Every phone call, text message, email and Internet traffic to and from Nepal transits via India. But not anymore. State-owned Nepal Telecom has completed the laying of optical fiber at the Sino-Nepal border. It paves the way to terrestrially link Kathmandu with the Hong Kong data center of China Telecom. Besides, Nepal will remain connected with Singapore trough the existing terrestrial and submarine networks of India.
Once operational in June, the China Telecom routing will salvage landlocked Nepal from its exclusive dependency on the Indian carriers. This second international route will also make Nepal’s connectivity lot more resilient. This is what I strongly suggested in a four-day course on ‘How to Engage in Broadband Policy and Regulatory Processes’ in Nagarkot, Nepal (28th – 31st March 2015). One month later Nepal was devastated by the earthquake and Doug Madury of Dyn wrote:
Nepal, as well as Bhutan, are both South Asian landlocked countries wedged between India and China that are dependent on India for a number of services including telecommunications. As a result, each country has been courting Chinese engagement that would provide a redundant source of Internet connectivity. Nepal has been seeking Internet connectivity through China for some time, however, as of today, we have yet to observe any Internet paths linking Nepal to the global Internet via China.

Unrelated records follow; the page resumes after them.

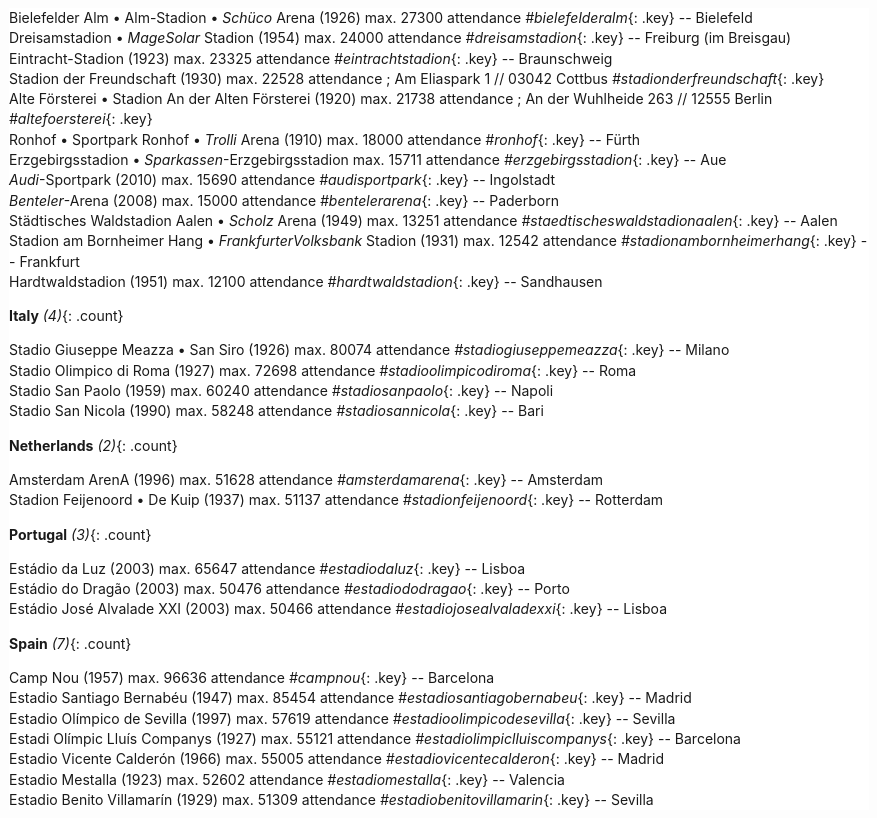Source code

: Bielefelder Alm • Alm-Stadion • $Schüco$ Arena  (1926)  max. 27300 attendance   _#bielefelderalm_{: .key}  -- Bielefeld <br>
Dreisamstadion • $Mage Solar$ Stadion  (1954)  max. 24000 attendance   _#dreisamstadion_{: .key}  -- Freiburg (im Breisgau) <br>
Eintracht-Stadion  (1923)  max. 23325 attendance   _#eintrachtstadion_{: .key}  -- Braunschweig <br>
Stadion der Freundschaft  (1930)  max. 22528 attendance  ; Am Eliaspark 1 // 03042 Cottbus  _#stadionderfreundschaft_{: .key}  <br>
Alte Försterei • Stadion An der Alten Försterei  (1920)  max. 21738 attendance  ; An der Wuhlheide 263 // 12555 Berlin  _#altefoersterei_{: .key}  <br>
Ronhof • Sportpark Ronhof • $Trolli$ Arena  (1910)  max. 18000 attendance   _#ronhof_{: .key}  -- Fürth <br>
Erzgebirgsstadion • $Sparkassen$-Erzgebirgsstadion   max. 15711 attendance   _#erzgebirgsstadion_{: .key}  -- Aue <br>
$Audi$-Sportpark  (2010)  max. 15690 attendance   _#audisportpark_{: .key}  -- Ingolstadt <br>
$Benteler$-Arena  (2008)  max. 15000 attendance   _#bentelerarena_{: .key}  -- Paderborn <br>
Städtisches Waldstadion Aalen • $Scholz$ Arena  (1949)  max. 13251 attendance   _#staedtischeswaldstadionaalen_{: .key}  -- Aalen <br>
Stadion am Bornheimer Hang • $Frankfurter Volksbank$ Stadion  (1931)  max. 12542 attendance   _#stadionambornheimerhang_{: .key}  -- Frankfurt <br>
Hardtwaldstadion  (1951)  max. 12100 attendance   _#hardtwaldstadion_{: .key}  -- Sandhausen <br>


**Italy**  _(4)_{: .count}

Stadio Giuseppe Meazza • San Siro  (1926)  max. 80074 attendance   _#stadiogiuseppemeazza_{: .key}  -- Milano <br>
Stadio Olimpico di Roma  (1927)  max. 72698 attendance   _#stadioolimpicodiroma_{: .key}  -- Roma <br>
Stadio San Paolo  (1959)  max. 60240 attendance   _#stadiosanpaolo_{: .key}  -- Napoli <br>
Stadio San Nicola  (1990)  max. 58248 attendance   _#stadiosannicola_{: .key}  -- Bari <br>


**Netherlands**  _(2)_{: .count}

Amsterdam ArenA  (1996)  max. 51628 attendance   _#amsterdamarena_{: .key}  -- Amsterdam <br>
Stadion Feijenoord • De Kuip  (1937)  max. 51137 attendance   _#stadionfeijenoord_{: .key}  -- Rotterdam <br>


**Portugal**  _(3)_{: .count}

Estádio da Luz  (2003)  max. 65647 attendance   _#estadiodaluz_{: .key}  -- Lisboa <br>
Estádio do Dragão  (2003)  max. 50476 attendance   _#estadiododragao_{: .key}  -- Porto <br>
Estádio José Alvalade XXI  (2003)  max. 50466 attendance   _#estadiojosealvaladexxi_{: .key}  -- Lisboa <br>


**Spain**  _(7)_{: .count}

Camp Nou  (1957)  max. 96636 attendance   _#campnou_{: .key}  -- Barcelona <br>
Estadio Santiago Bernabéu  (1947)  max. 85454 attendance   _#estadiosantiagobernabeu_{: .key}  -- Madrid <br>
Estadio Olímpico de Sevilla  (1997)  max. 57619 attendance   _#estadioolimpicodesevilla_{: .key}  -- Sevilla <br>
Estadi Olímpic Lluís Companys  (1927)  max. 55121 attendance   _#estadiolimpiclluiscompanys_{: .key}  -- Barcelona <br>
Estadio Vicente Calderón  (1966)  max. 55005 attendance   _#estadiovicentecalderon_{: .key}  -- Madrid <br>
Estadio Mestalla  (1923)  max. 52602 attendance   _#estadiomestalla_{: .key}  -- Valencia <br>
Estadio Benito Villamarín  (1929)  max. 51309 attendance   _#estadiobenitovillamarin_{: .key}  -- Sevilla <br>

Nepal-China deal will unlock the landlocked Himalayan state’s northern frontier for telecoms. Prime Minister Mr. Khadga Prasad Sharma Oli should now end Nepal Telecom’s self-defeating monopoly over cross-border connectivity. The foreign and local telecoms actors should be allowed to boost competition. It will dramatically reduce the prices of international bandwidth in the country.
Nepal being landlocked is an unchangeable geographic phenomenon. The country’s captivity, in terms of telecoms policy, has been, however, a manmade distortion. Mr. Oli can end this misrule and write a new chapter in the history of Nepal’s development.